(Stored items)

+---+

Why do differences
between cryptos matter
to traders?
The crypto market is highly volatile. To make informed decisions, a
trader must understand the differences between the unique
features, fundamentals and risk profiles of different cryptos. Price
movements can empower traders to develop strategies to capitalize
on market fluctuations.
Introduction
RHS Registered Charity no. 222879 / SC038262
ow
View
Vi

+---+

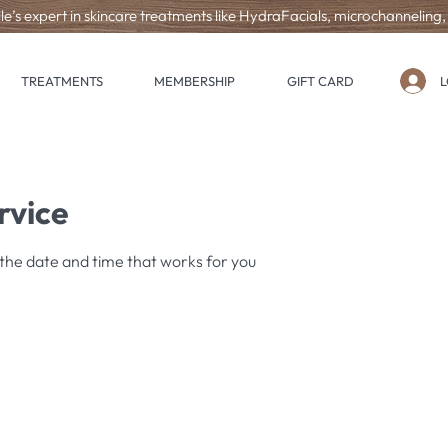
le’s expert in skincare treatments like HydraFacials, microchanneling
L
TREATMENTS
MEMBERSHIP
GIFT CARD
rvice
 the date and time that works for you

+---+

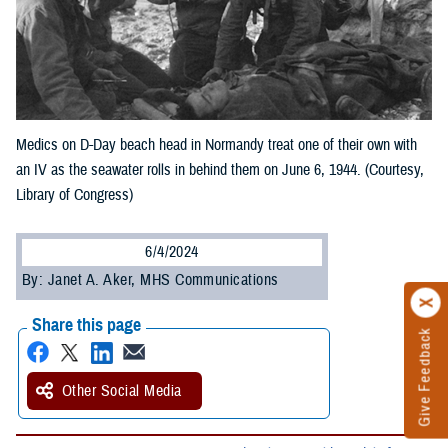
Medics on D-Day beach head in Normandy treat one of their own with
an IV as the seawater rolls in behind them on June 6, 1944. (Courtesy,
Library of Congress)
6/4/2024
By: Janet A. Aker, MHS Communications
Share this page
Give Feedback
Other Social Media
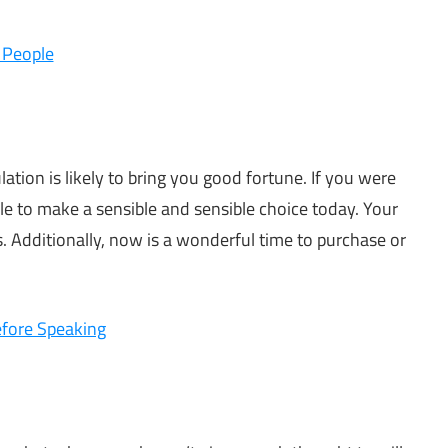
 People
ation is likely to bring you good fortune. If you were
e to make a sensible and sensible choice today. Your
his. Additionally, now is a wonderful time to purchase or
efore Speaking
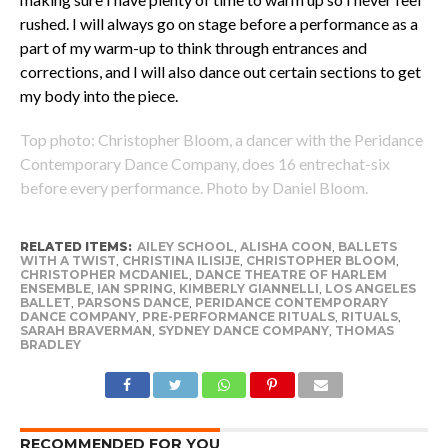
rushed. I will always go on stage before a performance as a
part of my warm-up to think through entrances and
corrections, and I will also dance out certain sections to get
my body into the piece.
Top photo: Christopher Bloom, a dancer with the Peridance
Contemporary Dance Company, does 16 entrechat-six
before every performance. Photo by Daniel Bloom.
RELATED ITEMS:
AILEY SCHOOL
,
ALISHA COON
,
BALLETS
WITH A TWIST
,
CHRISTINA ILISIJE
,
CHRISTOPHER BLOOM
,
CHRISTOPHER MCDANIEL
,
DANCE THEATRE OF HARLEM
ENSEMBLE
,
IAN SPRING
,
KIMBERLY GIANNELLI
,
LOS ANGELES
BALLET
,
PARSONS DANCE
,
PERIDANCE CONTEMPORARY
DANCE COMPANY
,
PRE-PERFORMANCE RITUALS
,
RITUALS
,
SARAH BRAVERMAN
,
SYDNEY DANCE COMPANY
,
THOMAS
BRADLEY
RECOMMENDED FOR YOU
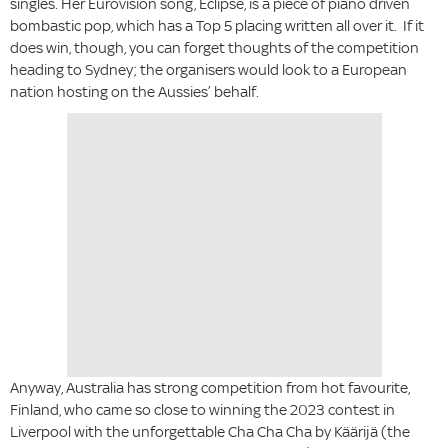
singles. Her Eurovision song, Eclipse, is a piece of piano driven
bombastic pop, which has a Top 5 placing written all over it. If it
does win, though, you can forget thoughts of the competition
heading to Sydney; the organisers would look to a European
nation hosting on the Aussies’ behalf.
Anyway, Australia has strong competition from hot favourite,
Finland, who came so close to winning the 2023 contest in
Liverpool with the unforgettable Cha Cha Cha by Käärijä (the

+---+

Return the lines of the material from the line containing "rushed. I will" up to and including the line containing "Contemporary Dance Company, does", copied without any change.

WRITTEN RESPONSE:
rushed. I will always go on stage before a performance as a
part of my warm-up to think through entrances and
corrections, and I will also dance out certain sections to get
my body into the piece.
Top photo: Christopher Bloom, a dancer with the Peridance
Contemporary Dance Company, does 16 entrechat-six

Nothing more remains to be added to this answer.